● Work task
Take the line that contains "#76, estimate: 2 -> 8" as the first line and the final line of the records as the last; return exactly those lines and the lines between.

● Records for the task

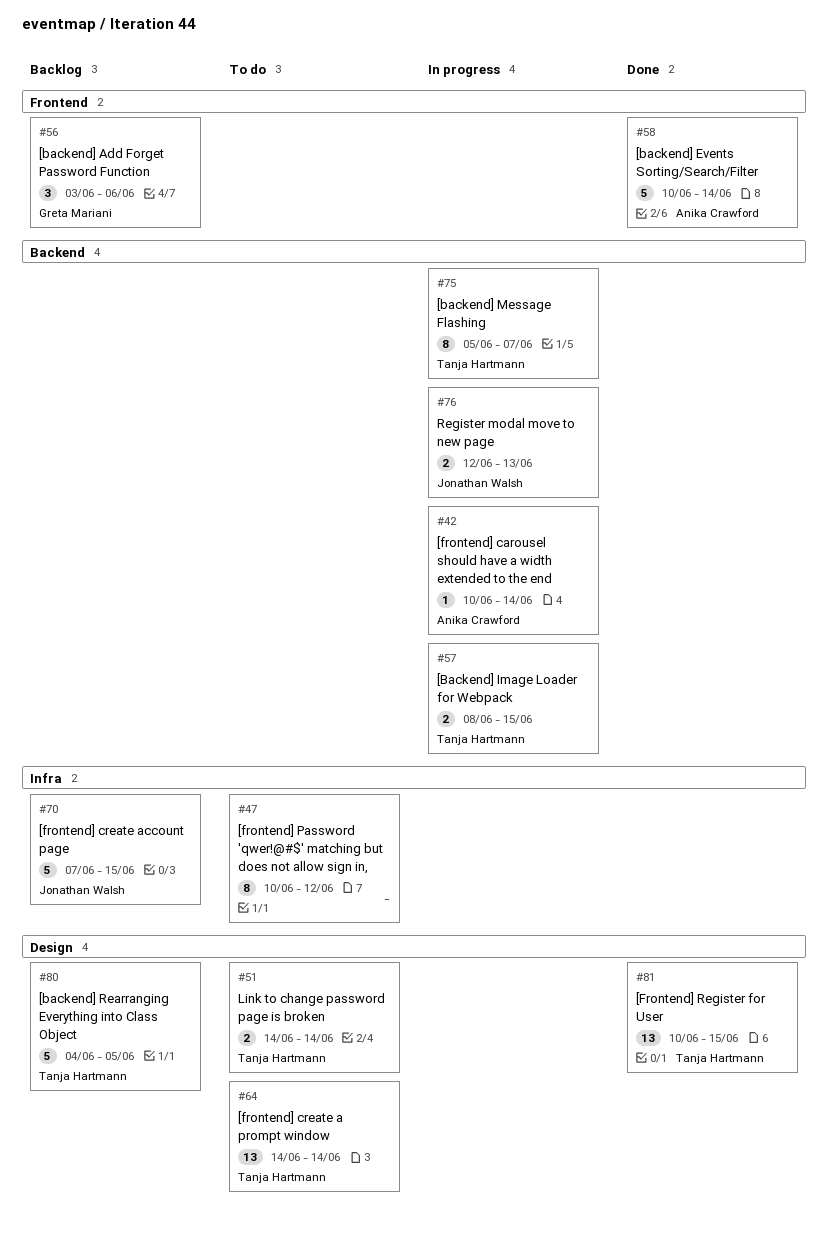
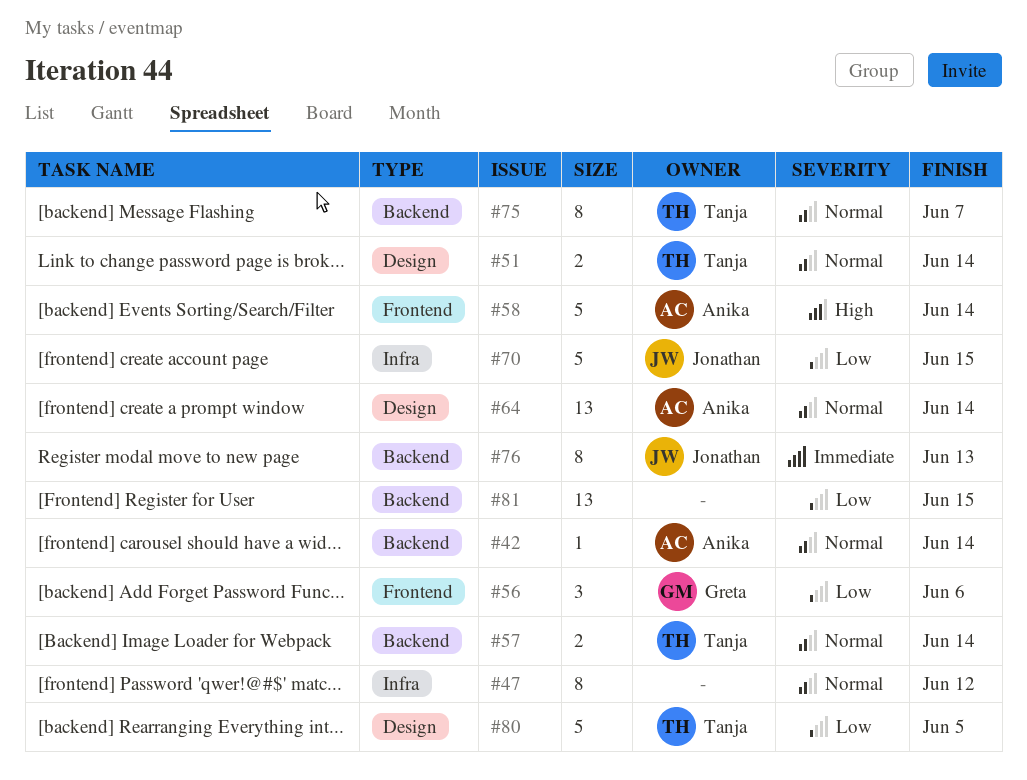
#57, due: Jun 15 -> Jun 14
#64, owner: Tanja Hartmann -> Anika Crawford
#76, estimate: 2 -> 8
#81, owner: Tanja Hartmann -> none
#81, label: Design -> Backend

● Answer section
#76, estimate: 2 -> 8
#81, owner: Tanja Hartmann -> none
#81, label: Design -> Backend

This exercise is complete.